What happens if you take Tiger and a few others out of your initial analysis?
Those are outliers and may have a bigger impact on the $.
Definitely. Woods, Mickelson, and Stricker are all over 3 standard deviations above the mean as far as earnings. When we remove them, the results are more or less unchanged. If anything, accuracy appears to be more important relative to distance.
Anthony, on some courses accuracy is more important than others. In U.S. Open type setups, e.g., I bet accuracy matters more. At Torrey Pines, I bet it doesn't. Same with Riviera: as I recall, the winners there often hit less than 50% of the fairways.
But not all players play the same events. They don't play the same courses. Tiger, e.g., used to mostly play the toughest courses.
Do you think you should make allowances for those two facts: that courses differ, and virtually none of the players play all the same courses as the others?
At the moment, I am only looking at aggregated, season-long data. It would be great to collect hole-by-hole, and event-by-event data to answer some of these additional questions. Hole-by-hole data would allow us to control for the course and the player. It would be great to see which courses place the highest premium on accuracy.
Related question, maybe: do you know how driving accuracy correlates with hitting par 3's in regulation?
This is an excellent question. Checking the correlation between fairways hit and par 3 performance would provide a reality check for our analysis. It is possible that accuracy and distance are correlated to performance because the better ball strikers are better in other respects as well. Perhaps straight drivers are also better iron players, so we would be falsely picking up some of their great iron play in our correlation. I don't have GIR's for par 3's, but I do have the players' percentage of birdies on par 3's, 4's, and 5's. It turns out that neither driving distance or accuracy are significantly correlated with birdies on par 3's, while they are correlated with birdies on par 4's and 5's, which is good.
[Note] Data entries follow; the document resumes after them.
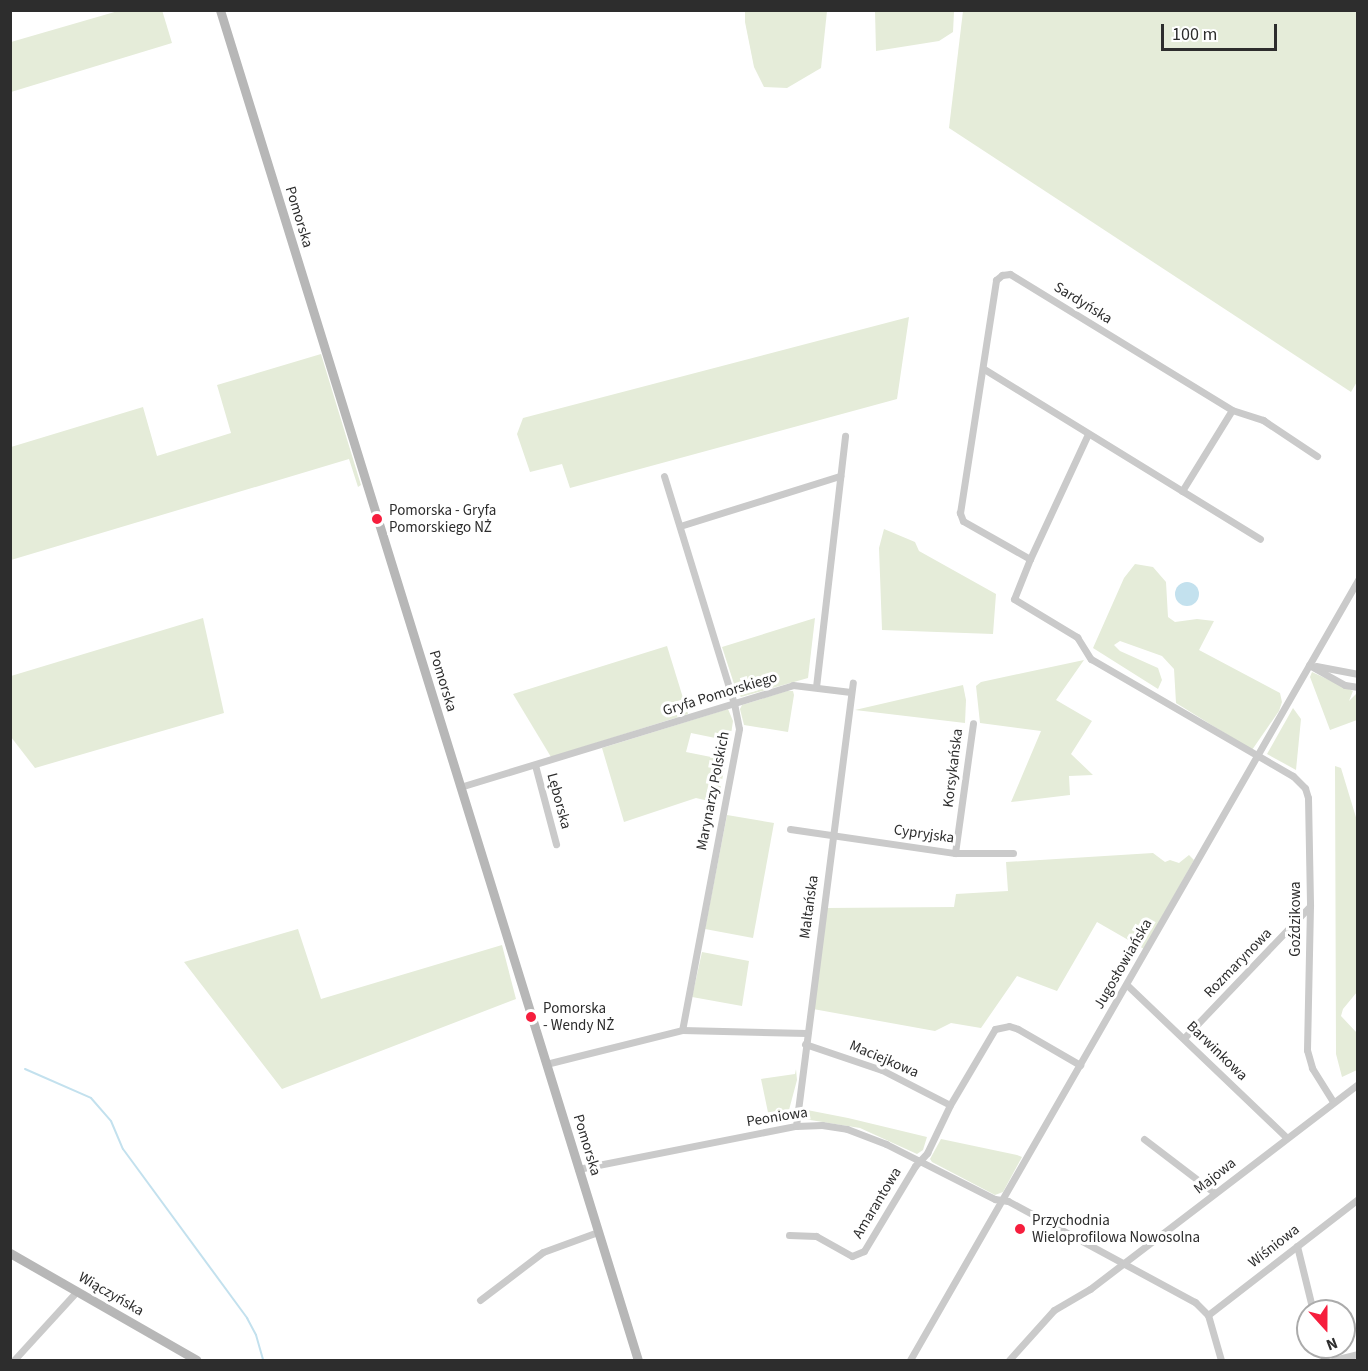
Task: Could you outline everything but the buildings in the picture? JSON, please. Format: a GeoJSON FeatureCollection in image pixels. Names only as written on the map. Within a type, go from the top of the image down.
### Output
{"type":"FeatureCollection","features":[{"type":"Feature","properties":{"kind":"street","name":"Pomorska"},"geometry":{"type":"LineString","coordinates":[[220,10],[638,1360]]}},
{"type":"Feature","properties":{"kind":"street","name":"Sardyńska"},"geometry":{"type":"LineString","coordinates":[[1030,559],[963,521],[960,513],[996,280],[1002,274],[1010,274],[1232,410],[1263,420],[1317,456]]}},
{"type":"Feature","properties":{"kind":"street"},"geometry":{"type":"LineString","coordinates":[[984,369],[1260,538]]}},
{"type":"Feature","properties":{"kind":"street"},"geometry":{"type":"LineString","coordinates":[[1182,491],[1232,410]]}},
{"type":"Feature","properties":{"kind":"street"},"geometry":{"type":"LineString","coordinates":[[1088,434],[1014,594],[1016,602],[1077,637],[1091,659],[1258,756]]}},
{"type":"Feature","properties":{"kind":"street"},"geometry":{"type":"LineString","coordinates":[[845,436],[816,687],[851,692]]}},
{"type":"Feature","properties":{"kind":"street","name":"Marynarzy Polskich"},"geometry":{"type":"LineString","coordinates":[[664,476],[734,703],[739,729],[682,1030]]}},
{"type":"Feature","properties":{"kind":"street"},"geometry":{"type":"LineString","coordinates":[[680,526],[840,476]]}},
{"type":"Feature","properties":{"kind":"street","name":"Jugosłowiańska"},"geometry":{"type":"LineString","coordinates":[[910,1360],[1358,579]]}},
{"type":"Feature","properties":{"kind":"street"},"geometry":{"type":"LineString","coordinates":[[1309,665],[1358,674]]}},
{"type":"Feature","properties":{"kind":"street"},"geometry":{"type":"LineString","coordinates":[[1309,665],[1345,685],[1358,687]]}},
{"type":"Feature","properties":{"kind":"street","name":"Maltańska"},"geometry":{"type":"LineString","coordinates":[[796,1126],[853,683]]}},
{"type":"Feature","properties":{"kind":"street","name":"Gryfa Pomorskiego"},"geometry":{"type":"LineString","coordinates":[[460,787],[793,685],[816,687]]}},
{"type":"Feature","properties":{"kind":"street","name":"Korsykańska"},"geometry":{"type":"LineString","coordinates":[[955,853],[973,723]]}},
{"type":"Feature","properties":{"kind":"street","name":"Goździkowa"},"geometry":{"type":"LineString","coordinates":[[1258,756],[1298,780],[1308,795],[1310,906],[1307,1050],[1312,1068],[1333,1102]]}},
{"type":"Feature","properties":{"kind":"street","name":"Lęborska"},"geometry":{"type":"LineString","coordinates":[[535,765],[556,843]]}},
{"type":"Feature","properties":{"kind":"street","name":"Cypryjska"},"geometry":{"type":"LineString","coordinates":[[790,829],[955,853],[1013,853]]}},
{"type":"Feature","properties":{"kind":"street","name":"Rozmarynowa"},"geometry":{"type":"LineString","coordinates":[[1184,1038],[1310,906]]}},
{"type":"Feature","properties":{"kind":"street","name":"Barwinkowa"},"geometry":{"type":"LineString","coordinates":[[1127,985],[1287,1138]]}},
{"type":"Feature","properties":{"kind":"street"},"geometry":{"type":"LineString","coordinates":[[920,1160],[927,1153],[950,1105],[991,1034],[1002,1026],[1018,1029],[1080,1065]]}},
{"type":"Feature","properties":{"kind":"street"},"geometry":{"type":"LineString","coordinates":[[546,1064],[682,1030],[807,1033]]}},
{"type":"Feature","properties":{"kind":"street","name":"Maciejkowa"},"geometry":{"type":"LineString","coordinates":[[805,1044],[882,1070],[950,1105]]}},
{"type":"Feature","properties":{"kind":"street","name":"Majowa"},"geometry":{"type":"LineString","coordinates":[[1009,1360],[1054,1310],[1082,1294],[1358,1084]]}},
{"type":"Feature","properties":{"kind":"street","name":"Peoniowa"},"geometry":{"type":"LineString","coordinates":[[578,1169],[796,1126],[822,1125],[847,1130],[920,1160],[1002,1200],[1195,1302],[1208,1315]]}},
{"type":"Feature","properties":{"kind":"street"},"geometry":{"type":"LineString","coordinates":[[1144,1139],[1215,1193]]}},
{"type":"Feature","properties":{"kind":"street","name":"Amarantowa"},"geometry":{"type":"LineString","coordinates":[[789,1235],[816,1236],[852,1256],[861,1254],[920,1160]]}},
{"type":"Feature","properties":{"kind":"street","name":"Wiśniowa"},"geometry":{"type":"LineString","coordinates":[[1208,1315],[1358,1199]]}},
{"type":"Feature","properties":{"kind":"street"},"geometry":{"type":"LineString","coordinates":[[480,1300],[543,1252],[598,1232]]}},
{"type":"Feature","properties":{"kind":"street"},"geometry":{"type":"LineString","coordinates":[[1297,1246],[1310,1299]]}},
{"type":"Feature","properties":{"kind":"street","name":"Wiączyńska"},"geometry":{"type":"LineString","coordinates":[[10,1253],[196,1360]]}},
{"type":"Feature","properties":{"kind":"street"},"geometry":{"type":"LineString","coordinates":[[14,1360],[76,1291]]}},
{"type":"Feature","properties":{"kind":"street"},"geometry":{"type":"LineString","coordinates":[[1208,1315],[1221,1360]]}},
{"type":"Feature","properties":{"kind":"street"},"geometry":{"type":"LineString","coordinates":[[1334,1360],[1358,1354]]}},
{"type":"Feature","properties":{"kind":"green space"},"geometry":{"type":"Polygon","coordinates":[[[162,10],[172,43],[11,92],[11,42],[118,11],[162,10]]]}},
{"type":"Feature","properties":{"kind":"green space"},"geometry":{"type":"Polygon","coordinates":[[[745,11],[827,11],[821,68],[787,88],[764,87],[754,67],[745,11]]]}},
{"type":"Feature","properties":{"kind":"green space"},"geometry":{"type":"Polygon","coordinates":[[[875,11],[954,12],[953,32],[939,41],[876,51],[875,11]]]}},
{"type":"Feature","properties":{"kind":"green space"},"geometry":{"type":"Polygon","coordinates":[[[963,11],[1357,11],[1358,380],[1351,392],[949,128],[963,11]]]}},
{"type":"Feature","properties":{"kind":"green space"},"geometry":{"type":"Polygon","coordinates":[[[909,317],[897,399],[570,488],[562,464],[530,472],[517,434],[523,418],[909,317]]]}},
{"type":"Feature","properties":{"kind":"green space"},"geometry":{"type":"Polygon","coordinates":[[[321,354],[361,485],[358,487],[349,459],[11,560],[11,447],[143,407],[157,456],[231,433],[217,385],[321,354]]]}},
{"type":"Feature","properties":{"kind":"green space"},"geometry":{"type":"Polygon","coordinates":[[[884,529],[915,542],[919,551],[996,594],[993,634],[882,630],[879,548],[884,529]]]}},
{"type":"Feature","properties":{"kind":"green space"},"geometry":{"type":"Polygon","coordinates":[[[1135,564],[1153,567],[1166,582],[1168,617],[1175,622],[1197,619],[1214,621],[1199,650],[1280,693],[1282,702],[1279,711],[1252,750],[1176,703],[1174,669],[1162,656],[1120,641],[1114,645],[1120,651],[1158,668],[1162,680],[1158,689],[1093,648],[1124,578],[1135,564]]]}},
{"type":"Feature","properties":{"kind":"green space"},"geometry":{"type":"Polygon","coordinates":[[[203,618],[224,713],[35,768],[11,737],[11,676],[203,618]]]}},
{"type":"Feature","properties":{"kind":"green space"},"geometry":{"type":"Polygon","coordinates":[[[815,618],[808,678],[741,697],[737,693],[722,647],[815,618]]]}},
{"type":"Feature","properties":{"kind":"green space"},"geometry":{"type":"Polygon","coordinates":[[[667,646],[688,714],[551,757],[513,694],[667,646]]]}},
{"type":"Feature","properties":{"kind":"green space"},"geometry":{"type":"Polygon","coordinates":[[[1084,660],[1056,700],[1092,721],[1071,754],[1093,775],[1069,776],[1070,795],[1011,802],[1041,731],[980,723],[976,686],[981,682],[1084,660]]]}},
{"type":"Feature","properties":{"kind":"green space"},"geometry":{"type":"Polygon","coordinates":[[[1312,672],[1353,691],[1349,701],[1357,693],[1357,720],[1330,730],[1310,677],[1312,672]]]}},
{"type":"Feature","properties":{"kind":"green space"},"geometry":{"type":"Polygon","coordinates":[[[963,685],[966,700],[965,723],[855,710],[963,685]]]}},
{"type":"Feature","properties":{"kind":"green space"},"geometry":{"type":"Polygon","coordinates":[[[793,691],[794,695],[788,732],[744,725],[740,709],[742,705],[793,691]]]}},
{"type":"Feature","properties":{"kind":"green space"},"geometry":{"type":"Polygon","coordinates":[[[1293,708],[1301,719],[1296,770],[1267,754],[1293,708]]]}},
{"type":"Feature","properties":{"kind":"green space"},"geometry":{"type":"Polygon","coordinates":[[[728,709],[733,721],[730,741],[691,733],[686,752],[726,760],[718,801],[696,798],[624,822],[602,748],[728,709]]]}},
{"type":"Feature","properties":{"kind":"green space"},"geometry":{"type":"Polygon","coordinates":[[[1335,766],[1341,768],[1358,824],[1357,992],[1343,1009],[1341,1016],[1357,1033],[1357,1070],[1342,1077],[1336,1054],[1335,766]]]}},
{"type":"Feature","properties":{"kind":"green space"},"geometry":{"type":"Polygon","coordinates":[[[727,815],[774,823],[753,938],[705,929],[727,815]]]}},
{"type":"Feature","properties":{"kind":"green space"},"geometry":{"type":"Polygon","coordinates":[[[1153,853],[1165,862],[1170,860],[1179,863],[1189,855],[1194,860],[1144,949],[1097,922],[1057,991],[1017,976],[981,1028],[951,1023],[935,1031],[813,1009],[827,908],[954,907],[956,894],[1008,891],[1006,862],[1153,853]]]}},
{"type":"Feature","properties":{"kind":"green space"},"geometry":{"type":"Polygon","coordinates":[[[298,929],[321,999],[502,945],[516,999],[282,1089],[184,962],[298,929]]]}},
{"type":"Feature","properties":{"kind":"green space"},"geometry":{"type":"Polygon","coordinates":[[[702,952],[749,961],[742,1006],[692,997],[702,952]]]}},
{"type":"Feature","properties":{"kind":"green space"},"geometry":{"type":"Polygon","coordinates":[[[796,1069],[797,1080],[789,1110],[783,1119],[770,1122],[761,1079],[795,1074],[796,1069]]]}},
{"type":"Feature","properties":{"kind":"green space"},"geometry":{"type":"Polygon","coordinates":[[[807,1110],[927,1137],[923,1150],[917,1154],[860,1128],[804,1119],[803,1116],[807,1110]]]}},
{"type":"Feature","properties":{"kind":"green space"},"geometry":{"type":"Polygon","coordinates":[[[941,1139],[1022,1157],[1003,1192],[995,1195],[932,1162],[930,1159],[941,1139]]]}},
{"type":"Feature","properties":{"kind":"water"},"geometry":{"type":"Polygon","coordinates":[[[1187,582],[1192,583],[1198,589],[1198,599],[1192,605],[1187,606],[1182,605],[1176,599],[1175,594],[1176,589],[1182,583],[1187,582]]]}},
{"type":"Feature","properties":{"kind":"waterway"},"geometry":{"type":"LineString","coordinates":[[25,1069],[91,1098],[111,1121],[123,1149],[247,1318],[256,1335],[263,1360]]}},
{"type":"Feature","properties":{"kind":"place","name":"Pomorska - Gryfa Pomorskiego NŻ"},"geometry":{"type":"Point","coordinates":[377,519]}},
{"type":"Feature","properties":{"kind":"place","name":"Pomorska - Wendy NŻ"},"geometry":{"type":"Point","coordinates":[531,1017]}},
{"type":"Feature","properties":{"kind":"place","name":"Przychodnia Wieloprofilowa Nowosolna"},"geometry":{"type":"Point","coordinates":[1020,1229]}}]}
Going from the most accurate driver to the least accurate driver (48 to 74% of fairways hit), controlling for distance, increases your probability of a birdie on a
par 3 by 0.7%,
par 4 by 3.6%, and
par 5 by 3.4%.
The 0.7% effect on par 3's is not statistically distinguishable from 0, whereas the par 4 and par 5 effects are.
Going from the shortest driver to the longest driver (259 to 312 yards), controlling for accuracy, increases your probability of birdie on
a par 3 by 1.1%,
par 4 by 5.5%, and
par 5 by 22%.
Once again the effect for par 3's is not statistically significant. It turns out that distance is a big deal for birdies on par 5's, but this is something that the groove rule will probably not be able to change.
Hopefully, this analysis suggests the correlation between accuracy and success is not driven by confounding variables. The fact that the effect only arises on driving holes is reassuring.
I wonder how many greens in regulation one shoud miss additionaly because of the new groove rules to elevate the importance of accuracy to the same level as that of distance scoring-wise in your calculations?
This question does not have a straightforward answer. A single standard deviation improvement in accuracy will have almost the same effect on GIR's as a standard deviation improvement in distance. I think these estimates show that accuracy is already on a par with distance in terms of its importance for scoring (maybe with the exception of par 5 birdies).